Eh, it's somewhat conflicting, isn't it?
On the one hand, we're all taught to stand up for ourselves and our loved ones, etc etc.
On the other hand, most of us are taught that violence isn't the answer and you should never resort to violence first.
There's a whole bunch of cultural baggage to look at.
is it emasculating and feminine and proof of the failure of modern society that "we" think hitting a guy for insulting your wife is out of line? Or is it proof we're finally evolving past archaic barbaric hypermasculine tendencies to solve everything with physical violence?
Is it even sensible to say using physical violence is always wrong, when you consider that mental/verbal/emotional abuse can easily be just as hurtful or worse?
Is it hypocritical and sensitive to let a joke from a comedian get to you, when you know the whole point of the Oscar presenters these days is to make fun of the audience? Ricky Gervais said worse things about plenty of celebs.
What changes things a bit - for me - is that Will walked up to Chris and had plenty of time to think. If he'd been standing next to him and it had been an instant reflex, like what? WHAP, that's one thing. But hearing the joke, understanding, thinking, then getting up, walking over to Chris, and punching him 10 seconds later? That should've been plenty of time to think of another way to show your displeasure than just smacking him.
If a customer insulted my wife, and I decked him, I wouldn't get a public discussion about "is it OK to hit the other guy?", I'd get severance papers.
If a kid on the playground hit another kid and afterwards said, yeah but he insulted my mom, he wouldn't get a whole discussion about whether or not it was right - he'd get a note sent to their teacher.
The fact that so many people think the smack was justified, goes to show how much our culture has internalized and accepted violence as normal and acceptable behavior. Frankly, it isn't, and shouldn't be. We're constantly reinforcing in our youth the idea that violence is wrong, except when it's against bad people or people who hurt you - then it's OK. At the same time, we're still trying to further vilify and sexualize nudity, in all contexts everywhere and always.

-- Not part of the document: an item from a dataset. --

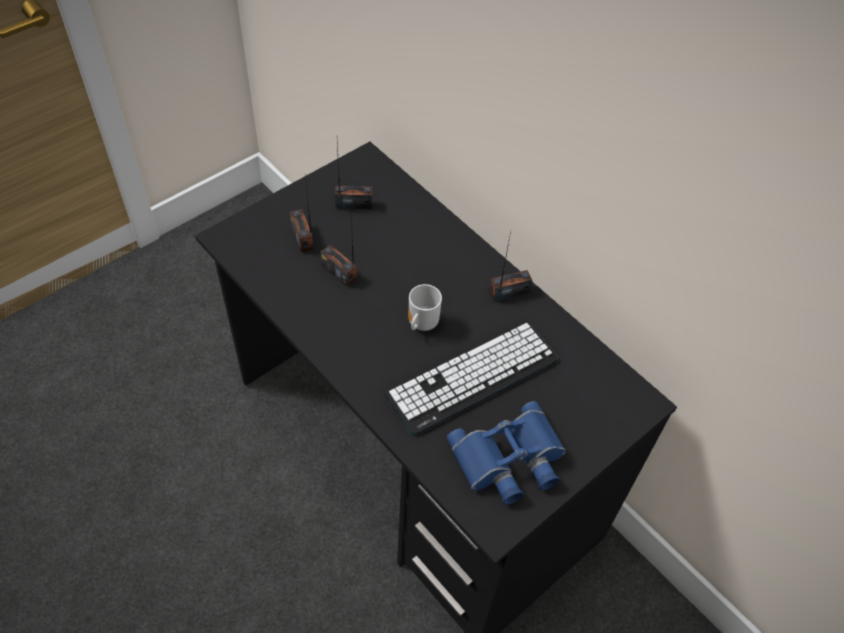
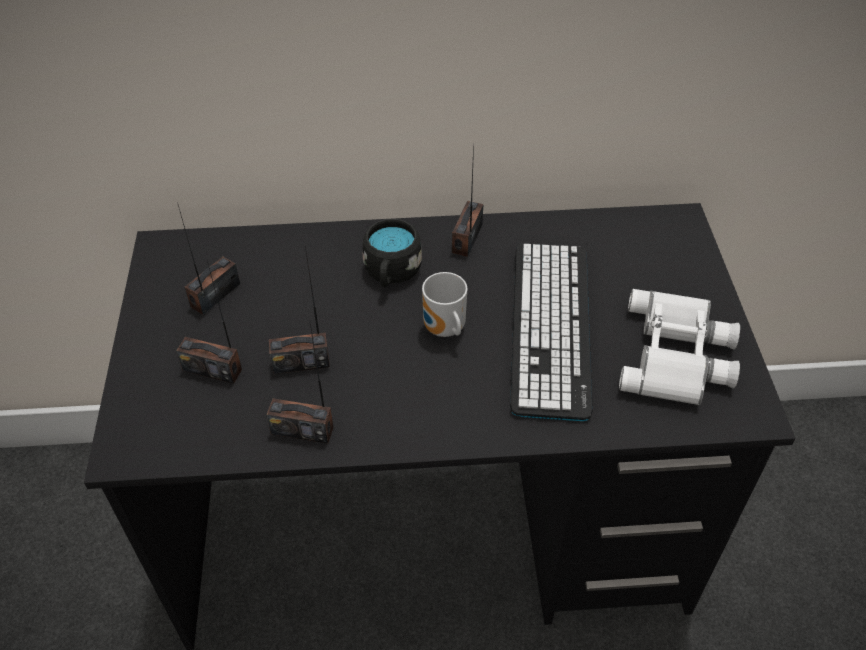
camera: 50 degrees left, 5 degrees down
blue binoculars [447,401,566,505] -> white binoculars [619,289,740,406]
none -> radio [266,324,333,443]
none -> black mug [363,219,422,287]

I'd much rather have a world where we DON'T constantly reinforce those two ideas, but on the contrary inverse them. Nudity is a-okay in most environments and cases, violence is inherently bad and really only a very rare thing. Of course, what that leads to you can see in geopolitics right now - a country willing to smack weaker others around can just do that, and the wiser and more peaceful countries just stand around and watch.